What comprises a healthy diet? Probably that which is rich in flavonoid, going by the reports we’ve been seeing lately. According to a team from the Harvard University, a bioflavonoid known as rutin present in vegetables and fruits could restrain the development of blood clots.

Rutin is a compound that is found in onions, citrus fruits, apples, or tea and is also sold as an herbal supplement. A substance known as protein disulfide isomerase (PDI) is rapidly expelled from cells, which is regarded as the principal cause of thrombosis or blood clots.

Controlling PDI could inhibit growth of blood clots, the team believed. However, intracellular PDI is vital for generation of proteins in the body, which is why there is a need to restrict just the extracellular counterpart.

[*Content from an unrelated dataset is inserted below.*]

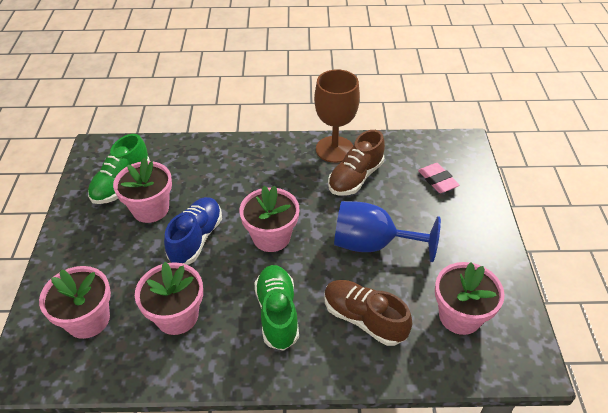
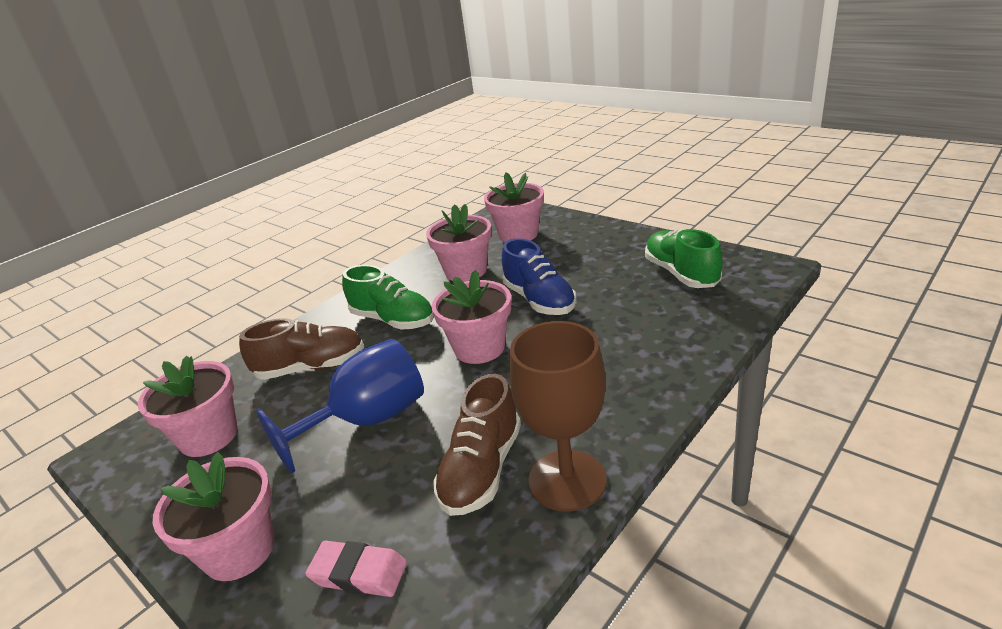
camera: 135 degrees right, 15 degrees down
pink flower pot [113,158,172,223] -> pink flower pot moved to [153,452,275,581]
brown shoe [328,130,385,196] -> brown shoe turned 150 degrees counterclockwise [433,374,521,516]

“It’s not always fully appreciated that the majority of Americans will die as the result of a blood clot in either their heart or their brain,” cited senior author Robert Flaumenhaft, an investigator in the Division of Hemostasis and Thrombosis at BIDMC and associate professor of medicine at Harvard Medical School.

In the research conducted, it was observed that rutin worked effectively as an anti-clotting agent. Moreover, it blocked both, the clots formed in the arteries and those in the veins. Although there are certain over-the-counter drugs to control blood clots, many recurrent cases have been observed among patients.

Since the FDA has already approved of rutin as a safe dietary supplement, it shows great promise as an anti-clotting medication. Reported in The Journal of Clinical Investigation (JCI), PDI is apparently identified as a target for anti-clotting therapeutic alternatives.